Jonas affirms responsibility towards the future and Levinas’ explains ethics as responsibility. Therefore, Levinas and Jonas are two highly significant landmarks for the reflection regarding the moral dimension of responsibility in resuscitation context and its importance for ethics. However, there is an insurmountable distance between the self and the Other and the present and the future; there is a need to resort to the concept of Aristotelic Phronesis (van Niekerk and Nortje 2013) and of Ricouerian prudence. Without them, Jonas and Levinas’s approach to responsibility proves quite risky if applied to the practical context: this distance between the self and the Other and between the present and the future could, if not framed within prudence, represent the denial of responsibility (Tatranský 2008).
Conclusion
In CPR decisions, the moral responsibility of the health professional must find common ground or even a common ethical platform, in order to build a consensual policy for people with different values and principles. In consequence, the most balanced formulation for a model for ethical CPR decision-making that assures a correct understanding of patient autonomy and the right articulation with the other principles could be synthesized by Pellegrino and Thomasma’s (1993) citation: “attempt[ing] to place the medically good within the larger context of the patient’s total good.”
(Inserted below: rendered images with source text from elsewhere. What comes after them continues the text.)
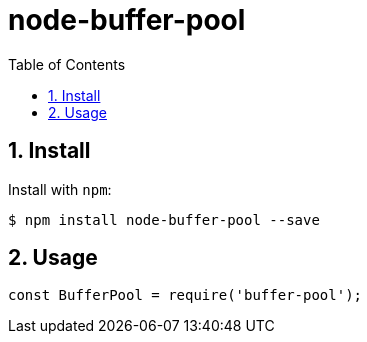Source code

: ifdef::env-github,env-browser[:outfilesuffix: .adoc]
:rootdir: .
:imagesdir: {rootdir}/images
:toclevels: 2
:toc:
:numbered:
:tip-caption: :bulb:
:note-caption: :information_source:
:important-caption: :heavy_exclamation_mark:
:caution-caption: :fire:
:warning-caption: :warning:
endif::[]

= node-buffer-pool

== Install

Install with `npm`:

[source, bash]
$ npm install node-buffer-pool --save

== Usage

```javascript
const BufferPool = require('buffer-pool');
```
Paul Ricoeur perspective includes both Levinas and Hans Jonas theories; following the reasoning of the aforementioned authors, it might suggest that this idea of responsibility in the CPR context could be applied: (1) to the object of responsibility, “the other” (similar to the Levinasian formulation) who is in a situation of vulnerability, fragility, in a critical circumstance, often unable to communicate either by the effect of his own illness or of the effects of necessary medication or treatments; (2) to the responsibility in the future (similar to the Jonassian designation) either concerning this patient follow-up or of the others who may come to need an health intervention; and (3) to prudence that must be exercised in decisions through recourse to DNR “decision” guidelines (Groves 2006) and accountable measures of the outcomes.